* [What is being asked]
Could you transcribe all the entries exactly, omitting the pictures?

* [Provided records]
_ _ _ _
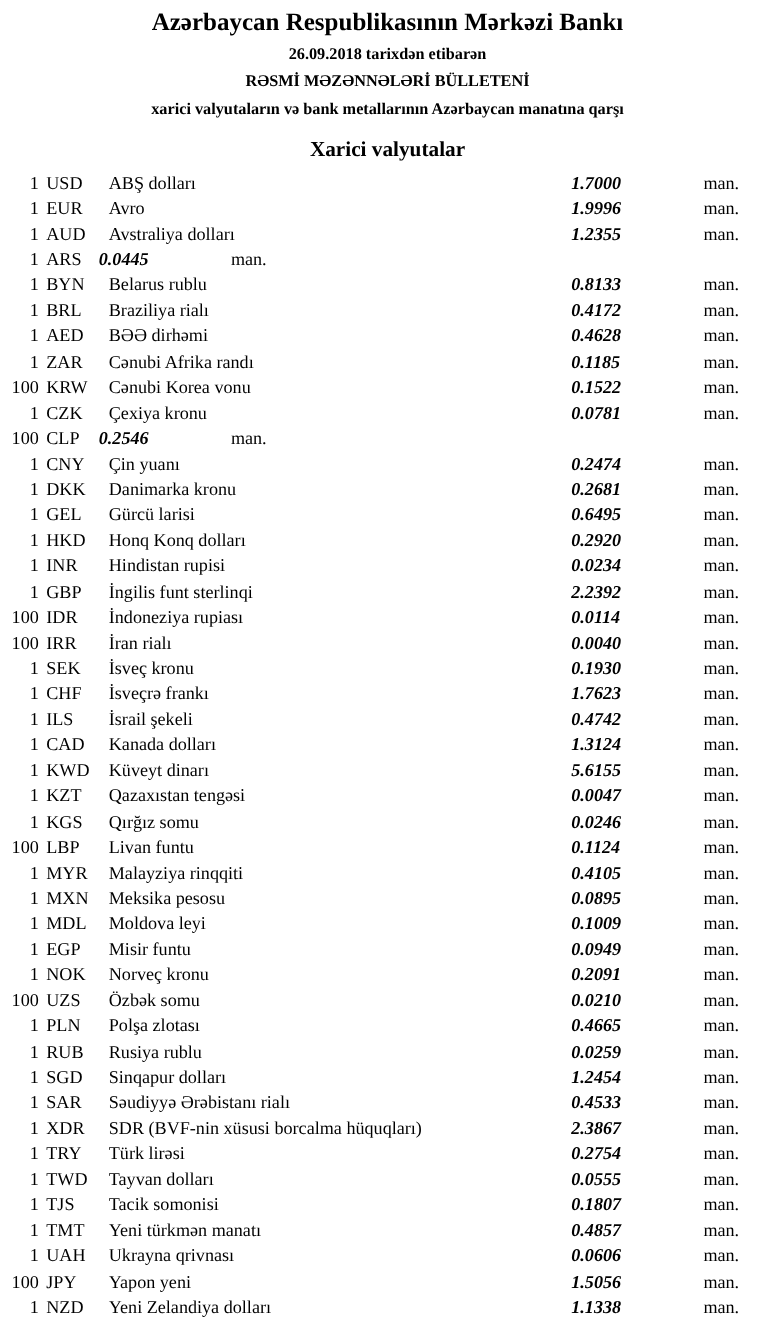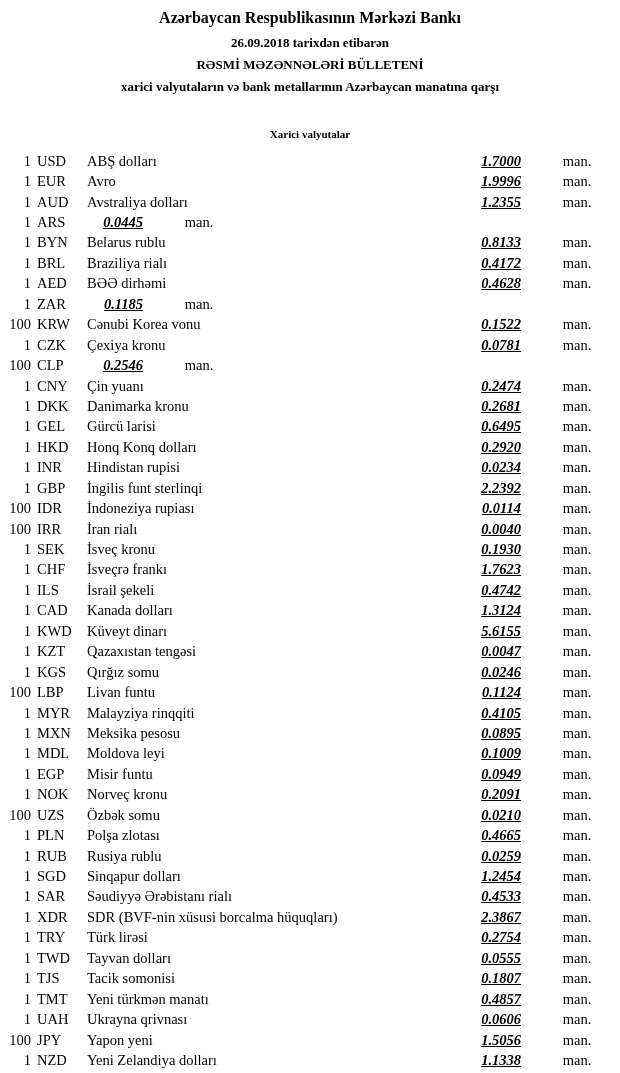--- a/index.html
+++ b/index.html
@@ -17,35 +17,35 @@
   .page {
     width: 620px;
     height: 1073px;
     box-sizing: border-box;
   }
   .hdr {
     text-align: center;
     padding-top: 4px;
   }
   .title {
-    font-size: 16px;
+    font-size: 20px;
     font-weight: bold;
     line-height: 28px;
   }
   .hline {
     font-size: 13px;
     font-weight: bold;
     line-height: 22px;
   }
   .section-title {
     text-align: center;
-    font-size: 11px;
+    font-size: 17px;
     font-weight: bold;
     line-height: 20px;
-    margin-top: 26px;
+    margin-top: 12px;
   }
   .table {
     margin-top: 7px;
   }
   .row {
     display: flex;
     align-items: center;
     height: 20.45px;
     font-size: 14.5px;
     padding-right: 20px;
@@ -63,24 +63,22 @@
   }
   .name {
     flex: 1 1 auto;
     padding-left: 8px;
     white-space: nowrap;
     overflow: hidden;
   }
   .rate {
     flex: none;
     width: 64px;
-    text-align: right;
     font-weight: bold;
     font-style: italic;
-    text-decoration: underline;
   }
   .unit {
     flex: none;
     width: 46px;
     text-align: center;
     margin-left: 33px;
   }
 </style>
 </head>
 <body>
@@ -147,20 +145,21 @@
     <span class="qty">1</span>
     <span class="code">AED</span>
     <span class="name">BƏƏ dirhəmi</span>
     <span class="rate">0.4628</span>
     <span class="unit">man.</span>
   </div>
 
   <div class="row">
     <span class="qty">1</span>
     <span class="code">ZAR</span>
+    <span class="name">Cənubi Afrika randı</span>
     <span class="rate">0.1185</span>
     <span class="unit">man.</span>
   </div>
 
   <div class="row">
     <span class="qty">100</span>
     <span class="code">KRW</span>
     <span class="name">Cənubi Korea vonu</span>
     <span class="rate">0.1522</span>
     <span class="unit">man.</span>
_ _ _ _
* [Problem solution]
--- a/index.html
+++ b/index.html
@@ -17,35 +17,35 @@
   .page {
     width: 620px;
     height: 1073px;
     box-sizing: border-box;
   }
   .hdr {
     text-align: center;
     padding-top: 4px;
   }
   .title {
-    font-size: 16px;
+    font-size: 20px;
     font-weight: bold;
     line-height: 28px;
   }
   .hline {
     font-size: 13px;
     font-weight: bold;
     line-height: 22px;
   }
   .section-title {
     text-align: center;
-    font-size: 11px;
+    font-size: 17px;
     font-weight: bold;
     line-height: 20px;
-    margin-top: 26px;
+    margin-top: 12px;
   }
   .table {
     margin-top: 7px;
   }
   .row {
     display: flex;
     align-items: center;
     height: 20.45px;
     font-size: 14.5px;
     padding-right: 20px;
@@ -63,24 +63,22 @@
   }
   .name {
     flex: 1 1 auto;
     padding-left: 8px;
     white-space: nowrap;
     overflow: hidden;
   }
   .rate {
     flex: none;
     width: 64px;
-    text-align: right;
     font-weight: bold;
     font-style: italic;
-    text-decoration: underline;
   }
   .unit {
     flex: none;
     width: 46px;
     text-align: center;
     margin-left: 33px;
   }
 </style>
 </head>
 <body>
@@ -147,20 +145,21 @@
     <span class="qty">1</span>
     <span class="code">AED</span>
     <span class="name">BƏƏ dirhəmi</span>
     <span class="rate">0.4628</span>
     <span class="unit">man.</span>
   </div>
 
   <div class="row">
     <span class="qty">1</span>
     <span class="code">ZAR</span>
+    <span class="name">Cənubi Afrika randı</span>
     <span class="rate">0.1185</span>
     <span class="unit">man.</span>
   </div>
 
   <div class="row">
     <span class="qty">100</span>
     <span class="code">KRW</span>
     <span class="name">Cənubi Korea vonu</span>
     <span class="rate">0.1522</span>
     <span class="unit">man.</span>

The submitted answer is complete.